Удивление Валентина Линева из Варшавы (5 глава “Дара”) подхватывается Иваном Есауловым из “Нового мира”[21]:

“Автор пишет на языке, имеющим мало общего с русским. Он любит выдумывать слова. Он любит длинные запутанные фразы, как, например: “Их сортирует (?) судьба в предвидении нужд (!!) биографа” …

“вновь пользовался всеми материалами, уже однажды собранными памятью для извлечения из них данных стихов”… “Утилитарное отношение: тренировочный режим… питался Пушкиным”; (восклицания и курсив – авторов).

Как мы видим, основной принцип суждения своей прозы Набоков предвидел сам.

Принцип этот заключается в том, чтобы, не ухватывая общих намерений автора, судить его по тем составным компонентам его прозы, которые доступны ощупыванию руками. “Мир для слепцов необъясним”[22], говорится в одном стихотворении Сирина, – и наши критики оценивают явление Набокова как слепые старцы из восточной басни, ищущие дефиницию слону (“он как веревка”, “он как колонна”, “он как лопух”).
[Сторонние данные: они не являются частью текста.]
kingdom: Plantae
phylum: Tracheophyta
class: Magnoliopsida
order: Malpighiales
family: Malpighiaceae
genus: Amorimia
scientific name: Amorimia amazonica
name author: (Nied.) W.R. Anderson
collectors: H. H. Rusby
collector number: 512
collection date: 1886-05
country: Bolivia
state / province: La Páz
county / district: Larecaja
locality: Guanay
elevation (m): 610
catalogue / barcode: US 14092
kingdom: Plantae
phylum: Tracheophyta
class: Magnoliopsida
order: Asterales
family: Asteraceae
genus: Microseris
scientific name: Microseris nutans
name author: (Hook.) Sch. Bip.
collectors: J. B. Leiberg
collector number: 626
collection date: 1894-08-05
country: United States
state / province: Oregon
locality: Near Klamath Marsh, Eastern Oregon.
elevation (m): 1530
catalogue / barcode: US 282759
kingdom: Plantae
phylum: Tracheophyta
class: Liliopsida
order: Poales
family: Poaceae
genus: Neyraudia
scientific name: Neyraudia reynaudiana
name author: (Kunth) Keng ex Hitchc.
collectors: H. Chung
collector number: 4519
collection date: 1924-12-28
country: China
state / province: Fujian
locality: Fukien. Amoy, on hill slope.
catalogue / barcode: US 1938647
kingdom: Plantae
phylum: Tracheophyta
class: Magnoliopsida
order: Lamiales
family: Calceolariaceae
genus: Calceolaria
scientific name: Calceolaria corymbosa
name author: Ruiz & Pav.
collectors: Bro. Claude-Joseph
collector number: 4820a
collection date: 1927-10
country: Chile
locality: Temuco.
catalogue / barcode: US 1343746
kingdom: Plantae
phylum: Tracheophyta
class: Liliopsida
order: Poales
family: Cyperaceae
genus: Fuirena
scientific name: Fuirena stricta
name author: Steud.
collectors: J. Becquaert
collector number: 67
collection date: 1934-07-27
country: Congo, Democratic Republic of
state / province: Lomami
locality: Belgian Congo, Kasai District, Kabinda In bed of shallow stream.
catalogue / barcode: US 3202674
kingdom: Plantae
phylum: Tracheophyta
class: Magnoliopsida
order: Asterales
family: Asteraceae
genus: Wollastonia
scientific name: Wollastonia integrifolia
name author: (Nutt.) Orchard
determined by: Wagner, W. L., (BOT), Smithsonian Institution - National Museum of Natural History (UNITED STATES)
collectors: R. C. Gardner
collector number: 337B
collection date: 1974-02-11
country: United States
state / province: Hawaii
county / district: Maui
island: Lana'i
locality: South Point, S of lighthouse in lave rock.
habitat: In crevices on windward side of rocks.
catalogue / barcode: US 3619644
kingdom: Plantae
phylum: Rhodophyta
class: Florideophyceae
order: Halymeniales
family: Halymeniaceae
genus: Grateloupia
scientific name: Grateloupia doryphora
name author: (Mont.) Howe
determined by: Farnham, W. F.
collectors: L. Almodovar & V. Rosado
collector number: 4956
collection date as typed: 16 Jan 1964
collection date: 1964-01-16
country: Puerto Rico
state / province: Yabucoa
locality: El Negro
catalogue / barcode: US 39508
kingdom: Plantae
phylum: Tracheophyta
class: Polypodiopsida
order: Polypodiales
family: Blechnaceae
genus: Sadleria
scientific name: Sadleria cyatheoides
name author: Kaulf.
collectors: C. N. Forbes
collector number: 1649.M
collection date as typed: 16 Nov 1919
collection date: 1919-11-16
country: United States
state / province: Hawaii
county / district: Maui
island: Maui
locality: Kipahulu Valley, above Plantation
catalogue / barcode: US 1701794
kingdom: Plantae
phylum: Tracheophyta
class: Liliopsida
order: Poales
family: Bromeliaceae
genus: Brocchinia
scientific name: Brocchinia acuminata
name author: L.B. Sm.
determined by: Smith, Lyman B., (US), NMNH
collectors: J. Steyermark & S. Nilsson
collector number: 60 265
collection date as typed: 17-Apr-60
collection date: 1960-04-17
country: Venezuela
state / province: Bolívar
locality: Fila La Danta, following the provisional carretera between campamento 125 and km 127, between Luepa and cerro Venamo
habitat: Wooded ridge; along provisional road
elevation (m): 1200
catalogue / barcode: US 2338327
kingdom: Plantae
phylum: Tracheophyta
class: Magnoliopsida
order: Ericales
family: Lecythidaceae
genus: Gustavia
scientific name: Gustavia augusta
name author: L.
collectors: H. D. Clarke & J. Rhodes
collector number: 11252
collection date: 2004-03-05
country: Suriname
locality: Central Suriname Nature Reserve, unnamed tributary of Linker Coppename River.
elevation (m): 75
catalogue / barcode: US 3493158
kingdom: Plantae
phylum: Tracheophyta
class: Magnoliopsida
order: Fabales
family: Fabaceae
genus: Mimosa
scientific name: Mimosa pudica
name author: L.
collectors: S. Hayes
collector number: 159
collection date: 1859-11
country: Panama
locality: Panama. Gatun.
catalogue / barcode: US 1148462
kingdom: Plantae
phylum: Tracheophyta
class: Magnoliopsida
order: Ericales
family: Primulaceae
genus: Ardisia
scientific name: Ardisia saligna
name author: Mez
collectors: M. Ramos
В “Истинной жизни Себастьяна Найта” господин Гудмэн, образец пошлости, автор первой в Англии книги о Найте (напомню, что Н. Анастасьев автор первой в России книги о Набокове) цитирует рассказ Найта о том, как тот попал в городок, где умерла его мать. Найт знает лишь, что городок называется Рокбрюн, а гостиница носила название “Фиалка”, расспрашивает прохожих; наконец извозчик привозит его к таверне с фиалками на вывеске. Там, сидя под яблоней, Найт пытается уловить что-то, реконструировать некий образ смерти, – и ему уже кажется, что он нашел, схватил нужное, говорящее, истинное ощущение – пока не узнает, что это “совсем другой Рокбрюн, в департаменте Вар”. Этот эпизод, характернейший для всего мировоззрения Набокова, – здесь появляется лишь для того, чтобы смоделировать реакцию на него критики, – и в ее лице всего типа усредненного, отупленного человеческого сознания, не желающего конечно разбираться в набоковской концепции смерти, – точнее, ее отсутствия, – и в набоковском представлении о тех странных течениях, какие вечно проводят человека рядом с чем-то важным, опахнув его дыханьем истины, – и тут же иронически отрицают сами себя. “Приведя этот отрывок, г-н Гудмэн не придумал ему лучшего толкования, чем такое: “Себастьян Найт был до того влюблен в карикатурную сторону вещей и до того невосприимчив к их серьезной сути, что сумел, даже не будучи по природе циничным или бездушным, устроить балаган из сокровенных чувств, по справедливости священных для рода человеческого”.

Как г-н Гудмэн понял рассказ Найта? Вполне в духе благолепной эмигрантской и позднесоветской критики он осуждает рассказчика за то, что тот без должного пиетета отнесся к явлению смерти; в скрипящем развороте мысли на тормозах тотчас за кладбищенской околицей ему видится глумление над сыновними чувствами. Вместо того чтобы рассказать о библейской печали, таящейся в смерти, и босым, в ряске, со шмелевской свечкой в руке пройти сторонкой в божий храм, – Набоков рассказывает анекдот, подбрасывает читателю аппетитную истину и, только тот Каштанкою успевает проглотить ее, за веревочку вытягивает наживку обратно. Пиши г-н Гудмэн свою книгу о Найте дюжиной лет позже, он непременно упомянул бы о “Постороннем” Камю с его курением сигареты над материнским гробом. Промашку г-на Гудмэна исправил г-н Анастасьев.

(Между тем образ Набокова весьма ясен и целенаправлен; он повторяется в других романах с той же настойчивостью. Пытающийся постичь загадку и тайну бытия уже здесь человек подходит к ней так близко, что казалось бы, уже настигает ее, – но всякое утверждение, всякое формирующееся представление о ней лишь заманивает в ложную глубину, чтобы затем выбросить ловца обратно к разбитому корыту действительности. Тайна играет с человеком в кошки-мышки, и всякого, кто хочет ухватить ее за подол, она мягко и с улыбкой ставит обратно на свое место, как любопытствующего Синеусова, если только не прихлопывает, как Пильграма, могильным камнем.)

Каждому непостижимому и сложному движению набоковского онтологического устремления есть отражение в его прозе, и каждому образу, сформированному в набоковской прозе этим онтологическим стремлением, есть, к сожалению, примитивное толкование критики, наводящей лишь тень на социологический плетень. Рассматривать прикладную проекцию, разумеется, удобней и ловчей, но жаль, что эти правоверные критики, покидая содом и гоморру набоковского творчества, хоть раз лотовой женой не обернутся на источник света, – чтобы можно было благословить день, в который шаблонное писание популярных предисловий прекратило теченье свое.